▶ **To-do item**:
Find each line below that contains the string "Blue", with matching case, and copy those lines.

▶ **Records for processing**:
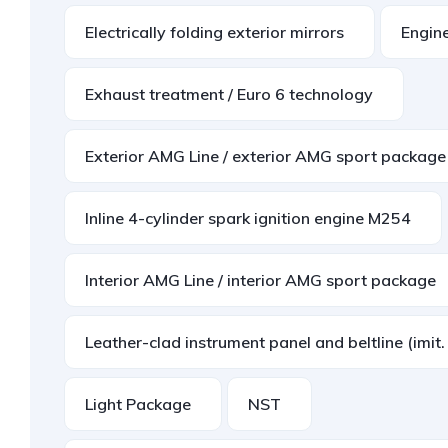
Electrically folding exterior mirrors
Engin
Exhaust treatment / Euro 6 technology
Exterior AMG Line / exterior AMG sport package
Inline 4-cylinder spark ignition engine M254
Interior AMG Line / interior AMG sport package
Leather-clad instrument panel and beltline (imit
Light Package
NST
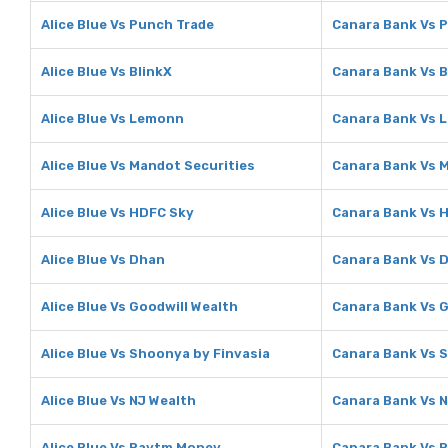
Alice Blue Vs Punch Trade
Canara Bank Vs 
Alice Blue Vs BlinkX
Canara Bank Vs B
Alice Blue Vs Lemonn
Canara Bank Vs 
Alice Blue Vs Mandot Securities
Canara Bank Vs 
Alice Blue Vs HDFC Sky
Canara Bank Vs 
Alice Blue Vs Dhan
Canara Bank Vs 
Alice Blue Vs Goodwill Wealth
Canara Bank Vs G
Alice Blue Vs Shoonya by Finvasia
Canara Bank Vs 
Alice Blue Vs NJ Wealth
Canara Bank Vs N
Alice Blue Vs Paytm Money
Canara Bank Vs 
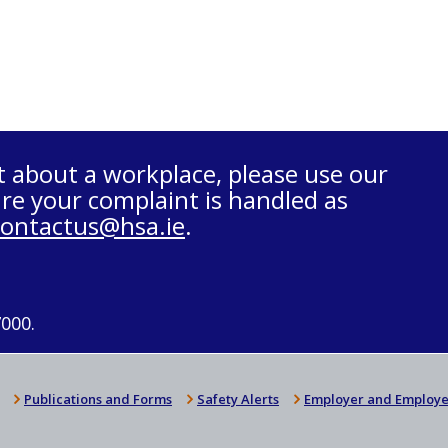
t about a workplace, please use our
re your complaint is handled as
contactus@hsa.ie
.
7000.
Publications and Forms
Safety Alerts
Employer and Employe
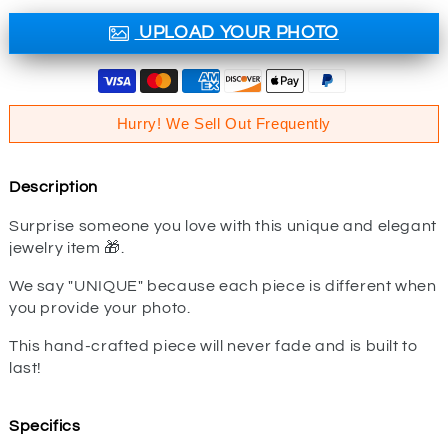
UPLOAD YOUR PHOTO
Hurry! We Sell Out Frequently
Description
Surprise someone you love with this unique and elegant
jewelry item 🎁.
We say "UNIQUE" because each piece is different when
you provide your photo.
This hand-crafted piece will never fade and is built to
last!
Specifics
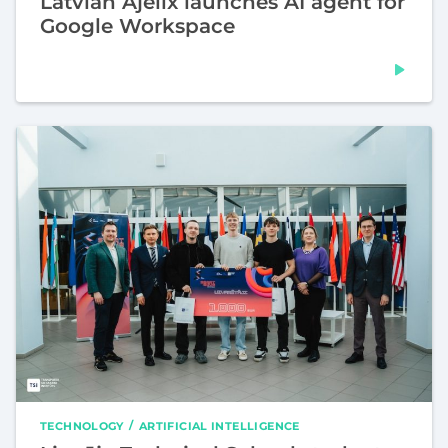
Latvian Ajelix launches AI agent for
Google Workspace
TECHNOLOGY
ARTIFICIAL INTELLIGENCE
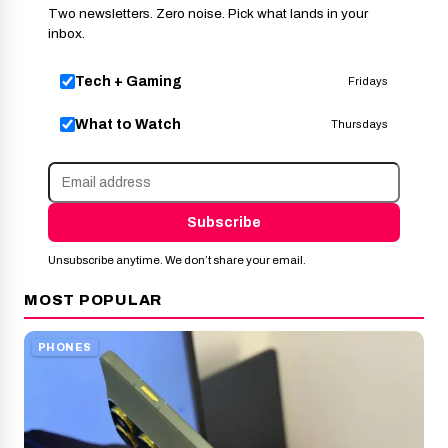
Two newsletters. Zero noise. Pick what lands in your
inbox.
Tech + Gaming
Fridays
What to Watch
Thursdays
Subscribe
Unsubscribe anytime. We don’t share your email.
MOST POPULAR
PHONES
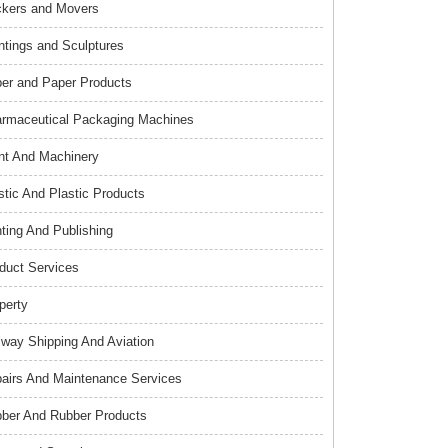
kers and Movers
ntings and Sculptures
er and Paper Products
rmaceutical Packaging Machines
nt And Machinery
stic And Plastic Products
nting And Publishing
duct Services
perty
lway Shipping And Aviation
airs And Maintenance Services
ber And Rubber Products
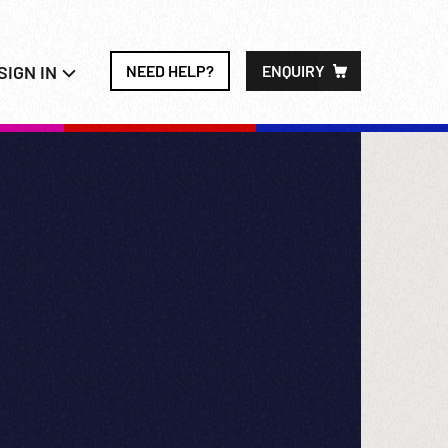
SIGN IN
NEED HELP?
ENQUIRY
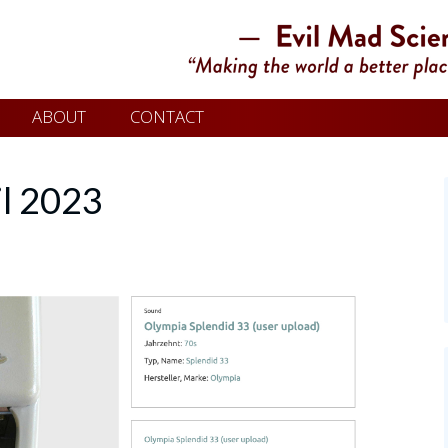
ABOUT
CONTACT
il 2023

▶ **Task output**:
Alice Blue Vs Punch Trade
Alice Blue Vs BlinkX
Alice Blue Vs Lemonn
Alice Blue Vs Mandot Securities
Alice Blue Vs HDFC Sky
Alice Blue Vs Dhan
Alice Blue Vs Goodwill Wealth
Alice Blue Vs Shoonya by Finvasia
Alice Blue Vs NJ Wealth
Alice Blue Vs Paytm Money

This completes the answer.